'Extinct': Fernandina Island Tortoise has been discovered alive in the Galapagos. Photo / Supplied
'Extinct': Fernandina Island Tortoise has been discovered alive in the Galapagos. Photo / Supplied
A species of giant tortoise believed to be extinct has been discovered alive and well, more than 100 years after being eradicated from the Galapagos Islands.
The environment minister to Ecuador, Marcelo Mata announced the discovery of an adult female Fernandina Giant Tortoise. The first in over a century.
The sighting was recorded during an expedition to the volcanic island in the western Ecuadorian region.
Fernandina is the youngest and most volcanically active of the archipelago.
It was found by members of the American NGO Galapagos Conservancy.
The last known sighting of a Fernandina tortoise was in 1906.

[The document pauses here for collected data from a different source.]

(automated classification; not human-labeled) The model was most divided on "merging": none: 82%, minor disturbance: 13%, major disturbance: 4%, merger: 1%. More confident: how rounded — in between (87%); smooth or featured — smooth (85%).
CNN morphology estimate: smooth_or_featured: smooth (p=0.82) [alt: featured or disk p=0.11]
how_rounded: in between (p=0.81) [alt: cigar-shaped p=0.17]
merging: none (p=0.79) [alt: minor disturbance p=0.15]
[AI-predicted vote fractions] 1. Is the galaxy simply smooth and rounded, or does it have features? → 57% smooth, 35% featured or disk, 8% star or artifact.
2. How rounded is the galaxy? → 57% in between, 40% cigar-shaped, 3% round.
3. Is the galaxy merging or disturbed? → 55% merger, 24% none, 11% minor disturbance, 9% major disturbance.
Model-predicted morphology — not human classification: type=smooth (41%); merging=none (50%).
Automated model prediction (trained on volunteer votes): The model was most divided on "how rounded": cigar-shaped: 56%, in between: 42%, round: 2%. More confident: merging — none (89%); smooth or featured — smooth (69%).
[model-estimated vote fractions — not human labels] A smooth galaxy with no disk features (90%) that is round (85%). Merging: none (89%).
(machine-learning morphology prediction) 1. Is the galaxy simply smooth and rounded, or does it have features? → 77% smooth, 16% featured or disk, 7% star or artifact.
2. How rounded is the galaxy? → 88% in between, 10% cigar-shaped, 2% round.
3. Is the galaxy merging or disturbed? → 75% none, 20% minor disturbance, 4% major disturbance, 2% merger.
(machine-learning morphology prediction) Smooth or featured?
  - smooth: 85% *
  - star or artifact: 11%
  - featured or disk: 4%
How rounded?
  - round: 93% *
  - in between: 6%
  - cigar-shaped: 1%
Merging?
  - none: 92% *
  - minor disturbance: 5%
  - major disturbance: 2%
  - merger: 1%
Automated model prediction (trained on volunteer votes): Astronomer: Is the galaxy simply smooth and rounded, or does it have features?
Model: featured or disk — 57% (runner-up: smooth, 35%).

Park rangers and members of the Galapagos Conservancy carefully move their discovery. Photo / Supplied
One of 14 species of giant tortoise recorded in the Galapagos, now only 10 remain. The animals were thought to have been hunted to extinction by European sailors.
One of the most famous visiting naturalists to have developed a taste for giant tortoise was Charles Darwin, the father of modern biology.
His observations of the giant shelled critters, made on his 1835 voyage to the islands, helped form his theory of natural selection.
Though the process that would later be termed as 'evolution', he noticed that the "tortoises differed from the different islands". He saw that the animals' shells differed by island, and some were "rounder, blacker, and have a better taste when cooked".
Their deliciousness seems to be an evolutionary flaw of the Fernandina Island giant tortoise, or Chelonoidis phantasticus.
Being eaten into extinction by evolutionary biologists was thought to have been the ironic fate of the land reptile, until this recent discovery.
European sailors were enamoured by the delicious Galapagos Giant Tortoise such as this one captured for presentation to Queen Victoria in 1850. Illustration / HultonArchive, Getty Images
The species was recorded on the IUCN (International Union for Conservation of Nature) as "critically endangered (possibly extinct)".
A spokesperson from the Galapagos Conservancy, the organisation that made the discovery, said: "While thought to be extinct due to volcanic eruptions in past centuries, there have been anecdotal observations indicating that there may indeed still be a very few left on the island."
Following scat and indications of living tortoises in the island they were finally able to track down a living specimen.
Pink nose: The Fernandina Island tortoise matches descriptions from the last known sighting, over 100 years ago. Photo / Supplied
Wacho Tapia, Director of the Giant Tortoise Restoration Initiative, described the discovery made with park rangers as emotional.
"The conservation of Galapagos giant tortoises has been my world for 29 years," he said.
"To find a living tortoise on Fernandina Island is perhaps the most important find of the century."